À ce mot la colère de Georges tomba.

— Mon père… mon père, dit le mulâtre la larme à l’œil, vous le connaissez… oh ! dites-moi son nom… comment s’appelle-t-il… oh ! dites, dites-moi son nom… je vous bénirai… je vous pardonnerai.

Et le mulâtre était prêt à se mettre à genoux devant son maître. Mais tout à coup des cris aigus se font entendre…

— Juste ciel… c’est la voix de ma femme, s’écria Alfred en s’élançant du côté d’où partaient les cris…

Comme rappelé à lui-même, le mulâtre se souvint qu’il était venu chez son maître, non pour savoir le nom de son père, mais pour lui demander compte du sang de sa femme. Retenant aussitôt Alfred, il lui dit avec un ricanement horrible :

— Arrête, maître, ce n’est rien.

— Jésus-Maria, tu n’entends pas qu’elle demande du secours.

— Ce n’est rien, te dis-je.

— Lâchez-moi… lâchez-moi… c’est la voix de ma femme.

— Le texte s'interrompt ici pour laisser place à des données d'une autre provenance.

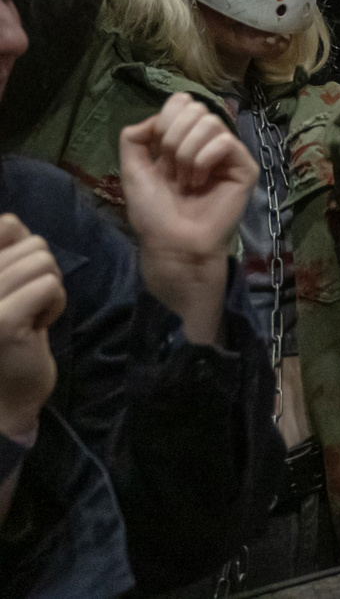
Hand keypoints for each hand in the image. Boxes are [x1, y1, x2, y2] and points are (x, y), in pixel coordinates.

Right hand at [0, 216, 63, 440]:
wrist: (4, 397)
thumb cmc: (7, 334)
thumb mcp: (4, 286)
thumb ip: (6, 252)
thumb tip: (12, 223)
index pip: (6, 224)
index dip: (23, 247)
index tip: (15, 283)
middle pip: (33, 244)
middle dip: (41, 275)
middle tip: (23, 307)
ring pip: (44, 262)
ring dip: (49, 291)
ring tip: (27, 317)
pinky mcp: (1, 320)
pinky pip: (50, 286)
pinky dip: (54, 305)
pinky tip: (33, 329)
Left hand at [119, 95, 255, 344]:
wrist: (172, 243)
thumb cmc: (154, 212)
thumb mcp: (132, 170)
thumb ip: (134, 138)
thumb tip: (156, 117)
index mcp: (184, 138)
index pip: (182, 101)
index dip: (166, 120)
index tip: (158, 152)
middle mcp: (208, 141)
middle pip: (195, 109)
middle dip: (173, 140)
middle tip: (172, 171)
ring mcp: (228, 153)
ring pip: (210, 124)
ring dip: (187, 155)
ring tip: (186, 181)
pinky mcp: (244, 167)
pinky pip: (224, 142)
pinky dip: (203, 162)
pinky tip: (200, 184)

— Non… c’est le râle d’une mourante.

— Misérable, tu mens.

— Je l’ai empoisonnée.

— Oh !…

— Entends-tu ces plaintes… ce sont les siennes.


— Enfer…

— Entends-tu ces cris… ce sont les siens…

— Malédiction…

Et pendant tout ce temps, Alfred s’efforçait d’échapper des mains du mulâtre ; mais celui-ci l’étreignait de plus en plus ; car lui aussi sa tête s’exaltait, son cœur bondissait ; il se faisait à son terrible rôle.

— Alfred… au secours… de l’eau… je m’étouffe… cria une femme en s’élançant au milieu de la chambre. Elle était pâle et défaite, ses yeux sortaient de sa tête, ses cheveux étaient en désordre.